(SELECTED TEXT):

============

I continue to prepare to run my first 5K on Sunday. I’m not doing as well as I had planned. Originally, my goal was to jog the full 5K. Now, my goal is to show up and complete it.

I seek pleasure daily. Personally, preparing for a 5K consists of NO pleasure for me at all, none, zippo, nope, none!  At this point, it’s simply an exercise in commitment and discipline for me.

As I jogged this morning on the actual 5K route, I felt uneven as the left side of my body felt heavier than my right side. As I mixed up my pace with a jog and a walk, I was disappointed I wasn’t doing better. At about two thirds of the route, this was my internal conversation:

I HATE THIS. I can’t do this. Why the hell did I sign up for this? I can do this, I can do this. This SUCKS. I can’t jog this whole 5K. Why the hell can’t I jog 5K? I used to be super fit. I’ve been working on this for 7 weeks. Why the hell can’t I jog the whole 5K by now? I need inspiration. I wonder what the other women in my running group are experiencing to quicken their pace. What are their struggles? I need inspiration. I hate this. I desire inspiration. I have no energy. I want inspiration.

============

(MATERIAL SHOWN):
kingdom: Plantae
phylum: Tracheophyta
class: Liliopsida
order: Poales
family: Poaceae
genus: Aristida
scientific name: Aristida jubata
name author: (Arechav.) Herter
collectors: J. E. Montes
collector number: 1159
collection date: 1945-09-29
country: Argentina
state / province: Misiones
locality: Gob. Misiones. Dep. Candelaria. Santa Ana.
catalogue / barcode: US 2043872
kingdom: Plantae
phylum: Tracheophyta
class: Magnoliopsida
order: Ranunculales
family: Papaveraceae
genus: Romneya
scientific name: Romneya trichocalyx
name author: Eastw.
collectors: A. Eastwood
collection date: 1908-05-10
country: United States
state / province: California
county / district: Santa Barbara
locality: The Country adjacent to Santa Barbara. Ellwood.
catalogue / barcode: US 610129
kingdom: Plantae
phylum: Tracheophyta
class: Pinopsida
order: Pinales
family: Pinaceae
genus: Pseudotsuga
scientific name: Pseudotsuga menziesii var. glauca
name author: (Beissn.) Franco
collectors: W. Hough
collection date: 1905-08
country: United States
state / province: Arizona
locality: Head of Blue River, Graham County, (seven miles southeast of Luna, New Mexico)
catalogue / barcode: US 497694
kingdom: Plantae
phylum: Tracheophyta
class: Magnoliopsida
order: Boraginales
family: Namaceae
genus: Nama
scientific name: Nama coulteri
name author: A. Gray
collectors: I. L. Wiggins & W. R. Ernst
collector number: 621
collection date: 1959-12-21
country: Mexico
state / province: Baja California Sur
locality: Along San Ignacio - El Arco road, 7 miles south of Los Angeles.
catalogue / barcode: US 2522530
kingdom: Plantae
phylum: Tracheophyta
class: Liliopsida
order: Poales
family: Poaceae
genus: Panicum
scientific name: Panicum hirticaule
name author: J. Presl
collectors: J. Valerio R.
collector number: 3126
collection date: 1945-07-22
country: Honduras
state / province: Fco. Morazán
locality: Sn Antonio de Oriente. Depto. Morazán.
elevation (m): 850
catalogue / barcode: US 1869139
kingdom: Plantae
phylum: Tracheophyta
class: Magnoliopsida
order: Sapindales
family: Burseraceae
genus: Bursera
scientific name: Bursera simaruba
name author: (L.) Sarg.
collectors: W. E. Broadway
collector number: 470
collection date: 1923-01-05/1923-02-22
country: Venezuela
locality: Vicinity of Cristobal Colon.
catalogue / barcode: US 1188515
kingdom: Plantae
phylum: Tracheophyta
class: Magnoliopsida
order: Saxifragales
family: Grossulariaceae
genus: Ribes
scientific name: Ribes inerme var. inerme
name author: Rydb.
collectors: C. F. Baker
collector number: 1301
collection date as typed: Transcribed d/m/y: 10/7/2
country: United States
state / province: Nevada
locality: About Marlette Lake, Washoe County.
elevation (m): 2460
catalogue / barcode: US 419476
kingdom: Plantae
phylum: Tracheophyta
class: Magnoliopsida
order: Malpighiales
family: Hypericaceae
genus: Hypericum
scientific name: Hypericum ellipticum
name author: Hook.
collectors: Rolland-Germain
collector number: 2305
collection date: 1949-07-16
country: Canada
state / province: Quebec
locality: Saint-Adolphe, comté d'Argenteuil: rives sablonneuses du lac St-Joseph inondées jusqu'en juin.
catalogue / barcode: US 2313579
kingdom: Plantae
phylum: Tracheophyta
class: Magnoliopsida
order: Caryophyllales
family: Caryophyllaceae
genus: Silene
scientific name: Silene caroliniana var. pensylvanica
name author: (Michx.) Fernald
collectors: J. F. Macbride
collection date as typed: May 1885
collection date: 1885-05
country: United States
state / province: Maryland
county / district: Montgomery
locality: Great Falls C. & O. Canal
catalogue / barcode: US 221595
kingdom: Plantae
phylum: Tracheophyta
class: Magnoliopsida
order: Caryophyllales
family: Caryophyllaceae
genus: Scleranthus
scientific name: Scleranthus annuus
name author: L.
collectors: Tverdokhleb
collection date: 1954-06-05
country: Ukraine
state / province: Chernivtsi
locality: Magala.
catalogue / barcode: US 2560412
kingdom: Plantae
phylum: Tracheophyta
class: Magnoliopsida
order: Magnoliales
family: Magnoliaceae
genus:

============

(TASK DETAILS): From the post about training for a first 5K, copy out the passage starting with "I continue to" and going on through "discipline for me.".

(IN RESPONSE):
I continue to prepare to run my first 5K on Sunday. I’m not doing as well as I had planned. Originally, my goal was to jog the full 5K. Now, my goal is to show up and complete it.

I seek pleasure daily. Personally, preparing for a 5K consists of NO pleasure for me at all, none, zippo, nope, none!  At this point, it’s simply an exercise in commitment and discipline for me.